Die Österreicher spenden in diesem Jahr insgesamt 630 Millionen Euro. Das ist etwas weniger als im vorigen Jahr. Jeder zweite Österreicher spendet Geld. Am liebsten spenden die Menschen in Österreich für Kinder, Tiere, arme Menschen im Ausland und Bettler. Im Durchschnitt spenden die Menschen in Österreich 113 Euro. Die Hilfs-Organisationen Rotes Kreuz, Caritas und SOS Kinderdorf bekommen von den Spendern das meiste Geld.

Ein Schüler versprühte in einer Schule Pfefferspray

In einer Schulklasse im Bundesland Kärnten hat ein 15 Jahre alter Schüler Pfefferspray versprüht. Alle mussten die Klasse sofort verlassen. 16 Schüler kamen mit dem Pfefferspray in Berührung. 2 Mädchen wurden dabei verletzt. Man weiß noch nicht, warum der 15-Jährige den Pfefferspray in der Klasse versprüht hat.

Erklärung: Pfefferspray

Pfefferspray ist eine gefährliche Flüssigkeit, die in Sprühdosen abgefüllt ist. Kommt man mit der Flüssigkeit in Berührung, kann das sehr schmerzhaft sein. Dabei kann die Haut zu jucken oder schmerzen beginnen. Das Einatmen von dem Pfefferspray kann auch zu starkem Husten führen. Pfeffersprays gelten als Waffen und sind für Menschen unter 18 Jahren verboten. Sie dürfen auch nur zur Verteidigung verwendet werden.

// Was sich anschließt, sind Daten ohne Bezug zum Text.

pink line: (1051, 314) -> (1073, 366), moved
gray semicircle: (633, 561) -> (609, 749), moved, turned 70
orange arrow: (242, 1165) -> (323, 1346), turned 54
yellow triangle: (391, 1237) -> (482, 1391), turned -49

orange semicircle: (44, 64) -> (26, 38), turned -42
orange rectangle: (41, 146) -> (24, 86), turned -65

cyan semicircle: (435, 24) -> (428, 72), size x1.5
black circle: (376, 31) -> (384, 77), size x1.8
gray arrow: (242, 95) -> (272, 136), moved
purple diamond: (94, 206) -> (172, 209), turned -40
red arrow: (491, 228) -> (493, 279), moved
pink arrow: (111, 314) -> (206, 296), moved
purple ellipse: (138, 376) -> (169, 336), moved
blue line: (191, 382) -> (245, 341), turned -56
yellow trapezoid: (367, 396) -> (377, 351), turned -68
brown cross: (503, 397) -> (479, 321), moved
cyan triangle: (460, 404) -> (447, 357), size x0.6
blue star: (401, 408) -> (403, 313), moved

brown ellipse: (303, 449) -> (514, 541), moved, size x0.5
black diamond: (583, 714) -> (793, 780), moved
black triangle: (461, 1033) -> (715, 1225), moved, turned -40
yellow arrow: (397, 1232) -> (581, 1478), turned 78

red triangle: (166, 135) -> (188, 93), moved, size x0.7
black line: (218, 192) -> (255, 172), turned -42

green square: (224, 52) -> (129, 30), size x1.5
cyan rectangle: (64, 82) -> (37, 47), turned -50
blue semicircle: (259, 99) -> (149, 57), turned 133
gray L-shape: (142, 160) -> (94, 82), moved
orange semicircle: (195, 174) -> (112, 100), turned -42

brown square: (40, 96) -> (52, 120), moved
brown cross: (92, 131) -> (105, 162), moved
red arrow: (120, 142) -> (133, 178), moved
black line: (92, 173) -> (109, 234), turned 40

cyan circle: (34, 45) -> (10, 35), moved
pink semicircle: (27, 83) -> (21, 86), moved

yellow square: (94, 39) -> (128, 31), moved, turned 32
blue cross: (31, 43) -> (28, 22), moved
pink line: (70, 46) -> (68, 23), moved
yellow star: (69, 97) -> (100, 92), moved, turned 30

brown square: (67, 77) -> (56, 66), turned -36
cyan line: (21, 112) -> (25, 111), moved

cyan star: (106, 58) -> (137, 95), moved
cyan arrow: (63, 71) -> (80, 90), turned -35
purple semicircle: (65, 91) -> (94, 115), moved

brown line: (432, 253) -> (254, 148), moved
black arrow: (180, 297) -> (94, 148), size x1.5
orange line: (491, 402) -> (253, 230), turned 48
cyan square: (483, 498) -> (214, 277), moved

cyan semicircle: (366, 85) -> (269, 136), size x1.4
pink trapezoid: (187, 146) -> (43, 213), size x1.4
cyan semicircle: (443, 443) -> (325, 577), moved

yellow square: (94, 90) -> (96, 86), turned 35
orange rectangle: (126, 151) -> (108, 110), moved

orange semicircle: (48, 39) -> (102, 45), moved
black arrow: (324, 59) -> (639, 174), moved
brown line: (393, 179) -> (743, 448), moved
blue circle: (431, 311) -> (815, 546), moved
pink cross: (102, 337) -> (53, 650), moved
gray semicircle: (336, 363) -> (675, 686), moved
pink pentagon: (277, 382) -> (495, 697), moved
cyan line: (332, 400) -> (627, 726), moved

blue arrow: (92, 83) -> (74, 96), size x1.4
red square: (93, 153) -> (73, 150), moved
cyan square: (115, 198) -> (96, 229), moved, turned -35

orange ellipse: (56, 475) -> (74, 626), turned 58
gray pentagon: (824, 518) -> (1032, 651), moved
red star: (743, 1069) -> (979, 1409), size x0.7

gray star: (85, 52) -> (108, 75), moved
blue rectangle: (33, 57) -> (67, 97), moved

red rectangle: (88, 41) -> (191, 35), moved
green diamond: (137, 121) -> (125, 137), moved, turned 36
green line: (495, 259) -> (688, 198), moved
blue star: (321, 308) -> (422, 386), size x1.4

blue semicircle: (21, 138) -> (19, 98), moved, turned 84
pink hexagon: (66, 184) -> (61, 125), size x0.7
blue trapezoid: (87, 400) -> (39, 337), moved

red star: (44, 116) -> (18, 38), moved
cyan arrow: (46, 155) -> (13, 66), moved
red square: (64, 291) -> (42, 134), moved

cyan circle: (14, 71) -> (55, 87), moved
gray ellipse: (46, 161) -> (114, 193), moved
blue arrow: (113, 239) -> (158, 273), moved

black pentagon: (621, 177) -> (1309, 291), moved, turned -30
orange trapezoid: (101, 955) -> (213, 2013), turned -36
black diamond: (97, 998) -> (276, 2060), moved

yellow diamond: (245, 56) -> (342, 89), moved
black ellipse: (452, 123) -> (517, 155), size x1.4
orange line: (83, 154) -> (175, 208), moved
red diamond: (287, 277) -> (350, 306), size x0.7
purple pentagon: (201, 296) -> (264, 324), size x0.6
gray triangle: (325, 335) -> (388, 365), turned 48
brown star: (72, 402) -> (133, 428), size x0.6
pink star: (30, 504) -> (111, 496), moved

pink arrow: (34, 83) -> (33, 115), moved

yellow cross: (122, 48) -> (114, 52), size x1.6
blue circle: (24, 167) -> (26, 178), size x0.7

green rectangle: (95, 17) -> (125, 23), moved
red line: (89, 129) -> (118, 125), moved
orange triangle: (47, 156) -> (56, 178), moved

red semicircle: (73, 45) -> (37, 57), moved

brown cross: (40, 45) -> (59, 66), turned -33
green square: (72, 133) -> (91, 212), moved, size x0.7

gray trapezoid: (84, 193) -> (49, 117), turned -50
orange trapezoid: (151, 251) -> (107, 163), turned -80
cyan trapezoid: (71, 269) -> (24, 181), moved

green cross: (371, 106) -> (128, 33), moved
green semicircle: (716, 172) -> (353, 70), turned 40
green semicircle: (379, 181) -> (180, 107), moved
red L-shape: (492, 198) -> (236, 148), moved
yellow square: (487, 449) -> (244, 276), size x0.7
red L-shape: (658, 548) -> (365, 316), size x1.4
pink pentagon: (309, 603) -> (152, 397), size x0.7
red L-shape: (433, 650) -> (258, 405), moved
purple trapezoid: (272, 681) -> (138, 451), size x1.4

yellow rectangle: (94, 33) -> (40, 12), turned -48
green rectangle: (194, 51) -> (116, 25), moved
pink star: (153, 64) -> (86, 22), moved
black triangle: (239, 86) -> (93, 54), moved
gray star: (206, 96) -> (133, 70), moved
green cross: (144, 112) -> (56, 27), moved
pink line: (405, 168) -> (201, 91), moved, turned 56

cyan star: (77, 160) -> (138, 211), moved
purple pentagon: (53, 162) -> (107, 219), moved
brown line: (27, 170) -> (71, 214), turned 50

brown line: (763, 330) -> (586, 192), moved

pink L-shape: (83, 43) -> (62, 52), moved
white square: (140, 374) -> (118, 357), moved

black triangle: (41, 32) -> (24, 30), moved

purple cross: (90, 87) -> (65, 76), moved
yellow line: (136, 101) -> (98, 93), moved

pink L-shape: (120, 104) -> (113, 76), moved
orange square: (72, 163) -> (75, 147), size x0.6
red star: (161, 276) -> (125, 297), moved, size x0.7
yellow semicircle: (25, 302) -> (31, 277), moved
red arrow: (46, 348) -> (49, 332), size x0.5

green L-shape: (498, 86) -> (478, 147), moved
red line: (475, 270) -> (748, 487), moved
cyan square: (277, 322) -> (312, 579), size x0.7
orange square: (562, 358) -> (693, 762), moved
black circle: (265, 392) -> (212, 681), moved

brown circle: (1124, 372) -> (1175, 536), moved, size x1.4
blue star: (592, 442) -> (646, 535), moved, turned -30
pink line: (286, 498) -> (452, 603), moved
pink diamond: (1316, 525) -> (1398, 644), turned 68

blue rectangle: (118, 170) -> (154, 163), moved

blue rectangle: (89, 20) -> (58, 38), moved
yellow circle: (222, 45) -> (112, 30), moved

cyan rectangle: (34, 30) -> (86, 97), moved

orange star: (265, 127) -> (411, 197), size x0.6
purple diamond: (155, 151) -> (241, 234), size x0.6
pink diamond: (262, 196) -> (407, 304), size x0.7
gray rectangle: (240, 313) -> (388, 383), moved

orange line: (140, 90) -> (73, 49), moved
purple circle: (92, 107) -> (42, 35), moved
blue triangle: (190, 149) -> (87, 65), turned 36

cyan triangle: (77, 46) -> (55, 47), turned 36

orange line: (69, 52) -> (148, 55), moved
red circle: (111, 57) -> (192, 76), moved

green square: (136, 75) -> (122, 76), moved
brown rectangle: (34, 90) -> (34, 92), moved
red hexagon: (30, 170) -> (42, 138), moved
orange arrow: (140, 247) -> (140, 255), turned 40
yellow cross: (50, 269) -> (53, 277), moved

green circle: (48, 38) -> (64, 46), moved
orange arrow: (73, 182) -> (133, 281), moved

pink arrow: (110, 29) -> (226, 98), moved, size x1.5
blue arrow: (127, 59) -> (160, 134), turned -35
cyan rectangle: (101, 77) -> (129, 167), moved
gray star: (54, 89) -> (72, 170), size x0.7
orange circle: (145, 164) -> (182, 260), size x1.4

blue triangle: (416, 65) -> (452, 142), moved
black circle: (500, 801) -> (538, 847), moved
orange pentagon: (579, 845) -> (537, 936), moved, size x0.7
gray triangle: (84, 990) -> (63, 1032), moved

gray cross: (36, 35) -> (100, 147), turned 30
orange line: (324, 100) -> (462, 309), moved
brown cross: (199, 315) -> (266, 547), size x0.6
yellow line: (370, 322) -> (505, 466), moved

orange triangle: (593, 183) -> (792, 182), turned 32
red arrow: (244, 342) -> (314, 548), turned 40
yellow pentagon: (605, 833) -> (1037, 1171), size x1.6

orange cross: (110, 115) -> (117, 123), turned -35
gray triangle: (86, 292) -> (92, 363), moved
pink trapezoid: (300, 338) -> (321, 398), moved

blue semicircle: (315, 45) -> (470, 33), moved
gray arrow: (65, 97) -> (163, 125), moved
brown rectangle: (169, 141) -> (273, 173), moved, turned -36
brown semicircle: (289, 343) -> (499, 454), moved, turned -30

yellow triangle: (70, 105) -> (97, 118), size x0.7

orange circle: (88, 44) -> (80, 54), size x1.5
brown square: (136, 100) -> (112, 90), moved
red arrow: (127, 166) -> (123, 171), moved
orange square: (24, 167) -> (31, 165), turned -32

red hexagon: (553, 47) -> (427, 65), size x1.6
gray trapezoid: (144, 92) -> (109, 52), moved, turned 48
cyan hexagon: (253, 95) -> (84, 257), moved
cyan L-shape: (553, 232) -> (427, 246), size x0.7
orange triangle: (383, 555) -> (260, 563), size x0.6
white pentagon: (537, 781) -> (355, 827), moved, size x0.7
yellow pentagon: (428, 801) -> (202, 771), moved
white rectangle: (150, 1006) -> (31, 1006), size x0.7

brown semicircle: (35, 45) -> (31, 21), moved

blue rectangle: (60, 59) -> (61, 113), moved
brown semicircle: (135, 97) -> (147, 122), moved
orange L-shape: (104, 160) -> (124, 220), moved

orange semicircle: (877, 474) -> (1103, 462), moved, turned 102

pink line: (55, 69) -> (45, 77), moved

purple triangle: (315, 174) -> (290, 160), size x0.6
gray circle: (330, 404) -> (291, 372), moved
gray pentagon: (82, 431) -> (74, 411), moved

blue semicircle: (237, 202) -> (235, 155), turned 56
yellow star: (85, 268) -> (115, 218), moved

Der Herbst war heuer trüb und kühl

Der Herbst war heuer so trüb wie schon lange nicht. Die Sonne schien in Österreich also weniger als sonst. Noch trüber war es zuletzt im Jahr 1998. Außerdem war der heurige Herbst ziemlich kühl. Das zeigen die Messungen der Meteorologen. Heuer hat es im Herbst auch mehr geregnet als sonst. Schnee gab es heuer im Herbst aber weniger als normal.

Erklärung: Meteorologen

Meteorologen sind Menschen, die sich mit dem Wetter beschäftigen. Sie messen zum Beispiel Temperaturen oder wieviel Sonne oder Regen es gibt. Meteorologen machen auch die Wetter-Vorhersage. Sie sagen also, wie das Wetter in den nächsten Tagen wird.